Activity> Using the entries below, write out the line with "recibir peticio", the line with "para su seguim", and every line in between, exactly as each is written.

(Items listed in a dataset)
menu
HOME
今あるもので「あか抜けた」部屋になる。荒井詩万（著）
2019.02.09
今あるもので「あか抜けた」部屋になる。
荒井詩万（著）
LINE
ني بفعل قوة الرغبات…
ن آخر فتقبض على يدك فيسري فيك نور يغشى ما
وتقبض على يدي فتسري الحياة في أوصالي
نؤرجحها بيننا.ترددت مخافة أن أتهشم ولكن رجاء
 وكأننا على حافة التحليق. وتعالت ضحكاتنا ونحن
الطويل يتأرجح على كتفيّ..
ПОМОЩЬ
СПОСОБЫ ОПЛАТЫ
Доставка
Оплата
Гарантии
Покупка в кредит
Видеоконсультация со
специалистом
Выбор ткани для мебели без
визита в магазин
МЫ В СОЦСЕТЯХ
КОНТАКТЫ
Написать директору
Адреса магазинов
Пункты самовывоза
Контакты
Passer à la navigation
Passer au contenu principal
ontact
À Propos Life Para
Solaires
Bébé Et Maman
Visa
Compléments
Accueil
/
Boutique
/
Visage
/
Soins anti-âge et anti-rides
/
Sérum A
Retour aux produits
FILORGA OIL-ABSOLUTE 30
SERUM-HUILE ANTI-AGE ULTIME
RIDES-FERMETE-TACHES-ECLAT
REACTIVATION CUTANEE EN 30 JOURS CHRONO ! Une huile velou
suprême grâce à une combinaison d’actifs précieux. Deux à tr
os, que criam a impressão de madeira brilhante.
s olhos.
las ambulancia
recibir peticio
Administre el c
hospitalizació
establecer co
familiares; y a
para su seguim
---
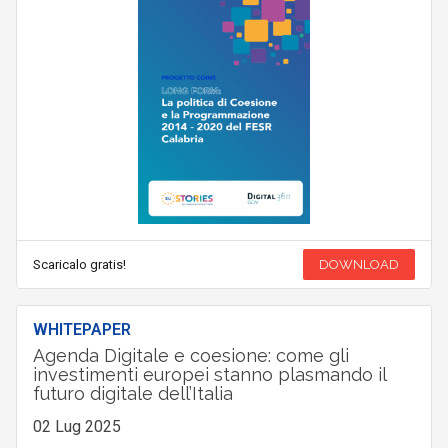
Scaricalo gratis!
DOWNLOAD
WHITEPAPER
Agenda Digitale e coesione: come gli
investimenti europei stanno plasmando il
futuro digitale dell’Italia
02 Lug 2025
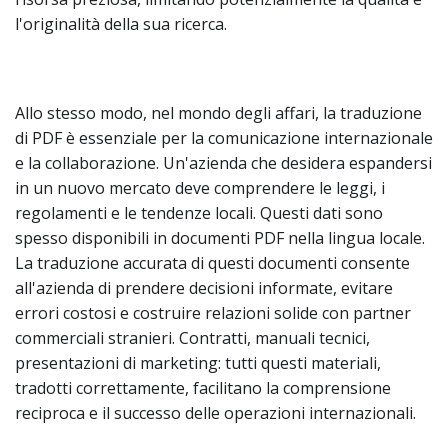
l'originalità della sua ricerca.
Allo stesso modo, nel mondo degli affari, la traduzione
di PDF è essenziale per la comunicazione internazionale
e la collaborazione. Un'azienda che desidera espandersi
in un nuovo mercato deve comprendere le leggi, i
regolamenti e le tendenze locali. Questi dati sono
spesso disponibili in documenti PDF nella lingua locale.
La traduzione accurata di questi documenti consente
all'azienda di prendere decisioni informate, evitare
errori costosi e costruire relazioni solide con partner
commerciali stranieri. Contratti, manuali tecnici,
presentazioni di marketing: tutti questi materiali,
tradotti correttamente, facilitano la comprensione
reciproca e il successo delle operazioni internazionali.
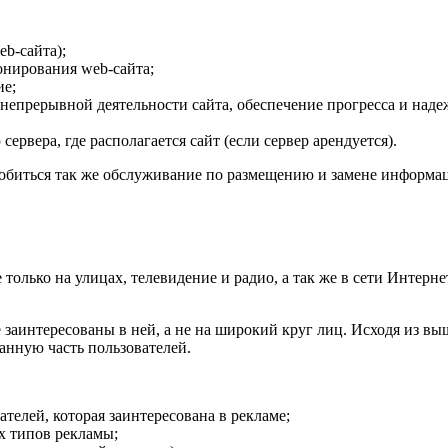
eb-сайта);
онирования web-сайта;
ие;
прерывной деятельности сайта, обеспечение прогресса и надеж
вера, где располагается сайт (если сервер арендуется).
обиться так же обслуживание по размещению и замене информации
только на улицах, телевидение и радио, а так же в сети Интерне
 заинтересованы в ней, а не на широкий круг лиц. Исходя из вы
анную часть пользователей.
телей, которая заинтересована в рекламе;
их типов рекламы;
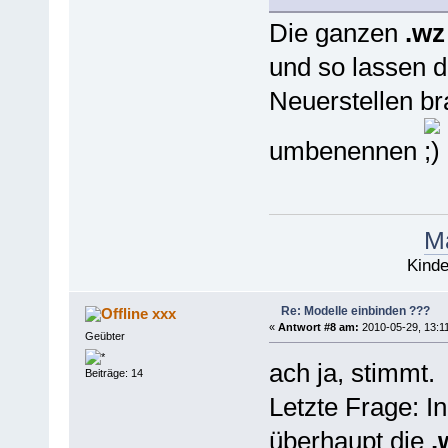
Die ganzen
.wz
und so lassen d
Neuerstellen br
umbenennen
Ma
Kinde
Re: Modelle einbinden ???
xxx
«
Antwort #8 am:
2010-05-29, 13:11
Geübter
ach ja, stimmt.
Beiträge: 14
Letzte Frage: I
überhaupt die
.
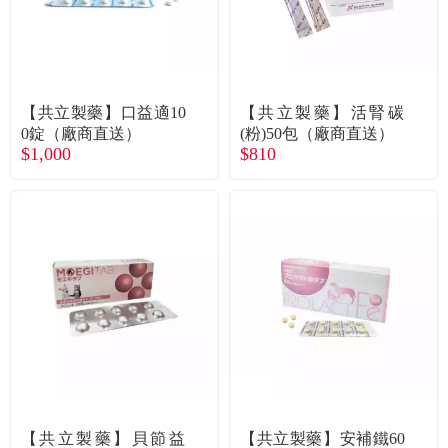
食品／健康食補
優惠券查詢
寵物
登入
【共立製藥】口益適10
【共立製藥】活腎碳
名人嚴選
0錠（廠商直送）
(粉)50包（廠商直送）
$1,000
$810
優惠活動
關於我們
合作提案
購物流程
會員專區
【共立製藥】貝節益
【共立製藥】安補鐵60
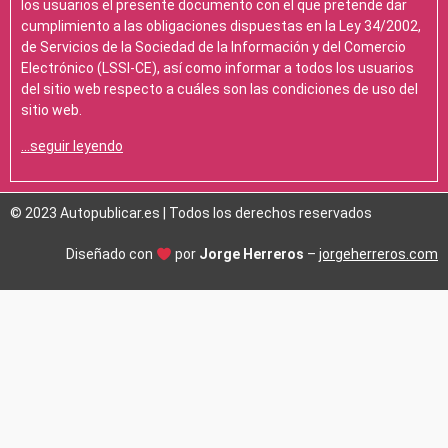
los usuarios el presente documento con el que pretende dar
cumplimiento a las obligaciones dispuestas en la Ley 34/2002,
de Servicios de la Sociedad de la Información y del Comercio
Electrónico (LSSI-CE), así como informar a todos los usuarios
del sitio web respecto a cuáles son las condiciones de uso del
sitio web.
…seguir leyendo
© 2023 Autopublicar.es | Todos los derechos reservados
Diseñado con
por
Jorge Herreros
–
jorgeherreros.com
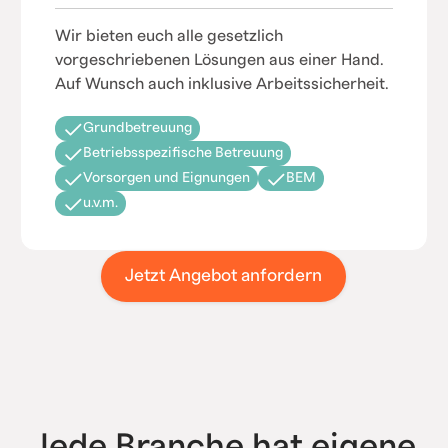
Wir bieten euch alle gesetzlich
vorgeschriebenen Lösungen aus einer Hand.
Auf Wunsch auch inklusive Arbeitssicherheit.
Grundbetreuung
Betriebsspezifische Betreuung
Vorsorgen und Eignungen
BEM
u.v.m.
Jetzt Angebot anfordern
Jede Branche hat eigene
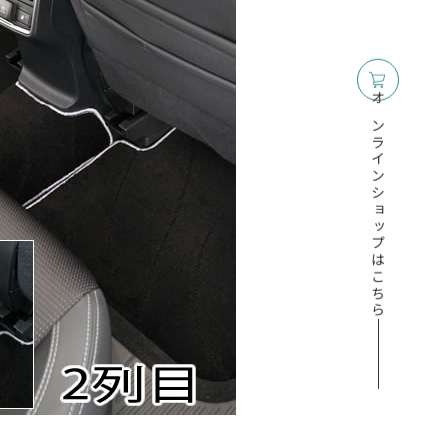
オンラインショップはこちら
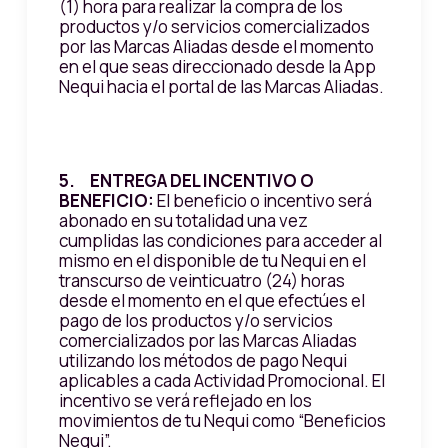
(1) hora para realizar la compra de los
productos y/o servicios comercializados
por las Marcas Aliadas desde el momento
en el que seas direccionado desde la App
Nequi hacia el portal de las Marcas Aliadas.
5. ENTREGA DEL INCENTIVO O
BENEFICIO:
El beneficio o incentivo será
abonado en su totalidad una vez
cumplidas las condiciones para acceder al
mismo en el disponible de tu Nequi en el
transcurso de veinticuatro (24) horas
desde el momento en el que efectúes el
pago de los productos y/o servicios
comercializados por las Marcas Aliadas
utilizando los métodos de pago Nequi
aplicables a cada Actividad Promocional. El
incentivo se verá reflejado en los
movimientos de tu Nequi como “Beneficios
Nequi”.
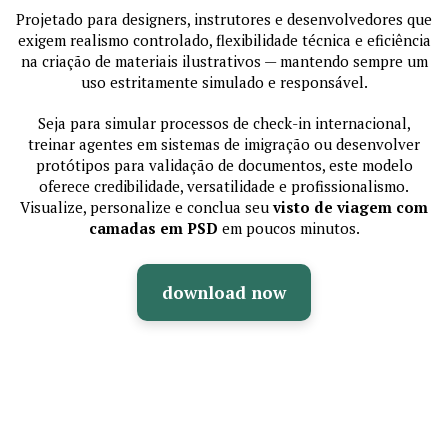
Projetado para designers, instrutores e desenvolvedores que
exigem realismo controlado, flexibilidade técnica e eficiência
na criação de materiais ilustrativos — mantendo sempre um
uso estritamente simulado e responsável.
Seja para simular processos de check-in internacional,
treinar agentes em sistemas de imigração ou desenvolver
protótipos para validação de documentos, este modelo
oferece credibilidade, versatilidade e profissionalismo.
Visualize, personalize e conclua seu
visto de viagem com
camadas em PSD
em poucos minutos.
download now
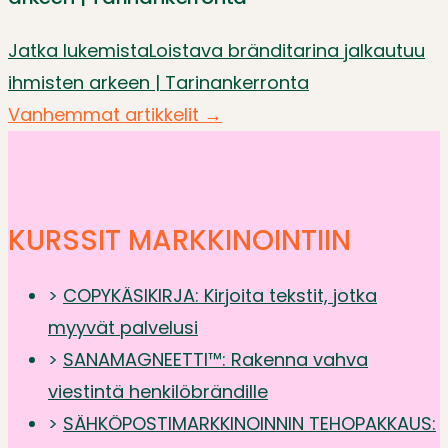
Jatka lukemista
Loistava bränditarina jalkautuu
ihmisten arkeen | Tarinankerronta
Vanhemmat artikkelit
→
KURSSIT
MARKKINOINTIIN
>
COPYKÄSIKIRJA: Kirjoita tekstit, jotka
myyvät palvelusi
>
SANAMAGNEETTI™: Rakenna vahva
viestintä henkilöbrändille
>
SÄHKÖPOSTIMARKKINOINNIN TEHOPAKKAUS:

Result of the task>
recibir peticio
Administre el c
hospitalizació
establecer co
familiares; y a
para su seguim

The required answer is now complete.